Die NaturFreunde Deutschlands fordern die Mitglieder der Landesparlamente und des Bundestags sowie ggf. des Europaparlaments persönlich sowie deren Parteien dazu auf,
- die Bundesregierung zu beauftragen, die am 1. April 2017 beginnende vorläufige Anwendung des CETA-Abkommens mit sofortiger Wirkung unter Berufung auf CETA Artikel 30.7 zu beenden.
- per Gesetz mit Verfassungsrang durch den Bundesrat, Bundestag und das Europaparlament zu bestimmen, dass künftig ausschließlich solche internationalen Abkommen verhandelt werden, die unmissverständlich als oberste Ziele das nachhaltige Gemeinwohl der betroffenen breiten Bevölkerungen, den wirksamen und nachhaltigen Schutz der natürlichen Umwelt und die nachhaltige Verwirklichung der Demokratie setzen.

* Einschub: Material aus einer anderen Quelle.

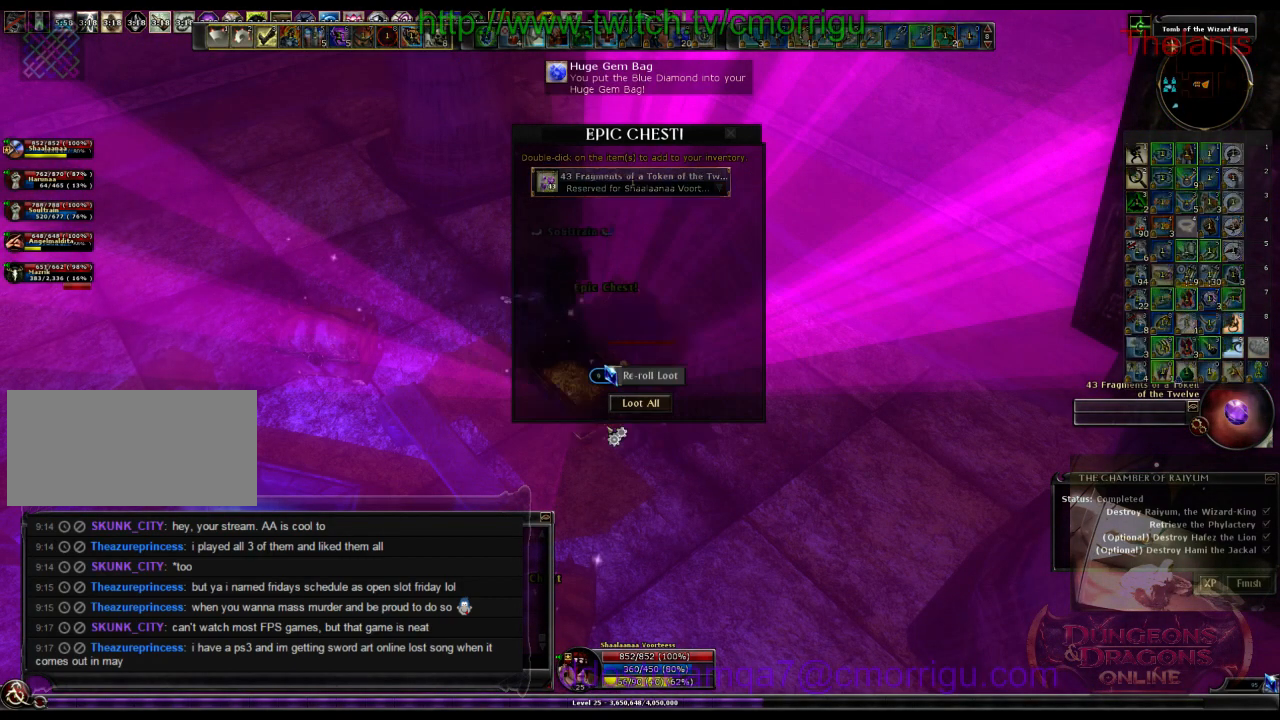
{"keys": [], "events": []}
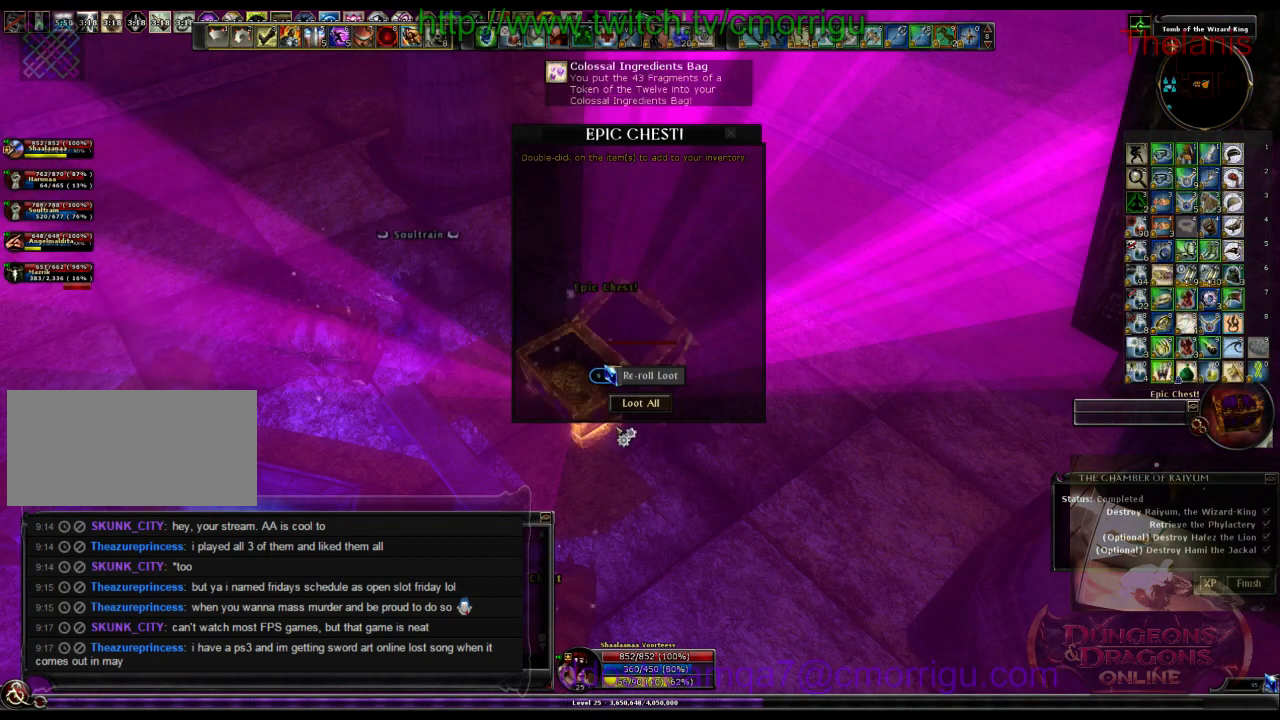
{"keys": [], "events": []}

- auf jegliche neben dem von Steuerzahler_innen finanzierten und allseits akzeptierten Rechtssystem etablierte neben-staatliche Schiedsgerichtsbarkeit zu verzichten.

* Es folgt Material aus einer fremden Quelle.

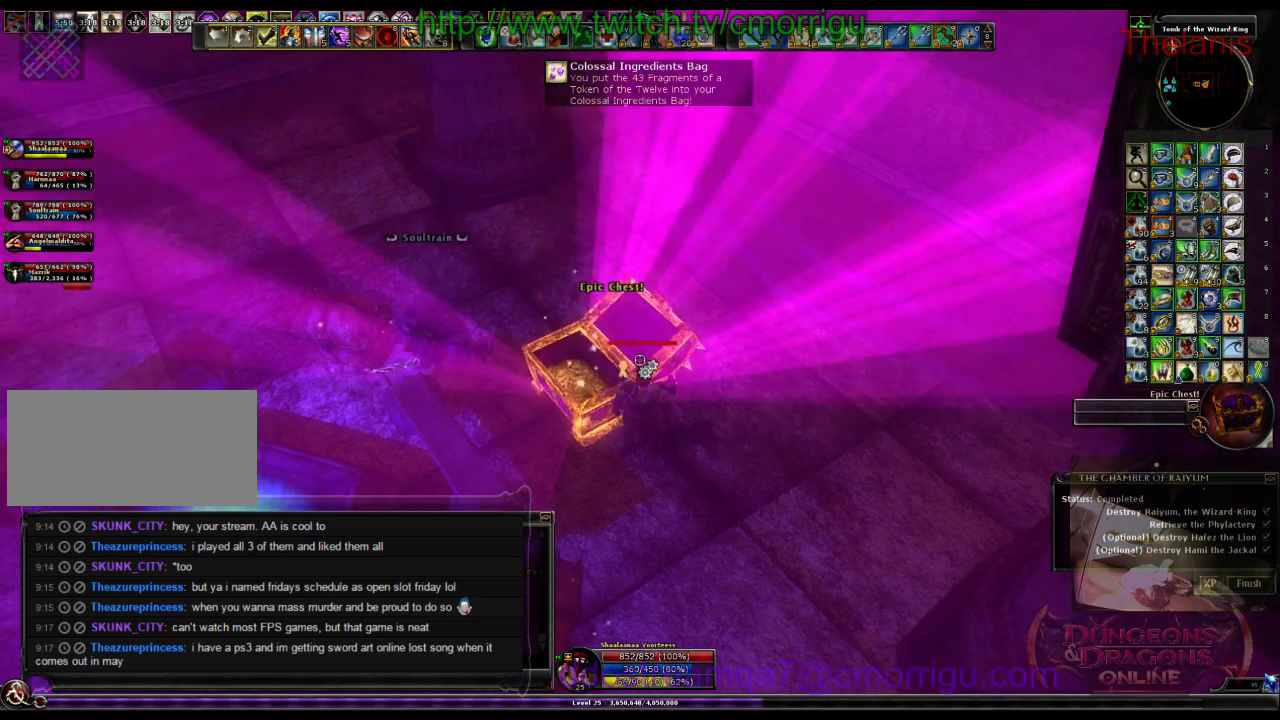
{"keys": ["a"], "events": [[234, "a", "down"]]}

- Verhandlungen über jegliche Abkommen des CETA-Typs unverzüglich zu beenden bzw. künftig zu unterlassen.
- künftige Verhandlungen über Freihandelsabkommen nicht nur mit größtmöglicher Transparenz zu gestalten, sondern auch an den hier beschriebenen Prinzipien eines gerechten Welthandels zu orientieren.
Die NaturFreunde werden
- sich weiterhin aktiv an den Bündnissen „TTIP unfairHandelbar“, dem EU-weiten Netzwerk „STOP TTIP“ und dem Bündnis „STOP CETA & TTIP“ beteiligen;
- sich in den Bundesländern, Städten und Regionen an den regionalen Bündnissen für einen gerechten Welthandel beteiligen;
- sich dafür einsetzen, dass die Städte und Regionen sich in ihren Parlamenten gegen TTIP, TiSA und CETA aussprechen und ihre kommunalen Gebietskörperschaften als „TTIP-frei“ erklären;
- ein bundesweites Netzwerk von NaturFreund_innen schaffen, die sich gegen die Freihandelsabkommen TTIP, CETA und TiSA engagieren;
- Materialien und Referent_innen für den Themenkomplex Freihandel und gerechte Weltwirtschaftsordnung zur Verfügung stellen.
Der Bundesverband der NaturFreunde wird den Untergliederungen eine Resolution zur Verfügung stellen, mit der sich die Ortsgruppen an ihre regionalen Entscheidungsträger_innen wenden können.
Empfänger_innen: Abgeordnete des Europaparlaments, des Bundestags und der Landesparlamente sowie die Europäische Kommission, die Bundesregierung und Landesregierungen.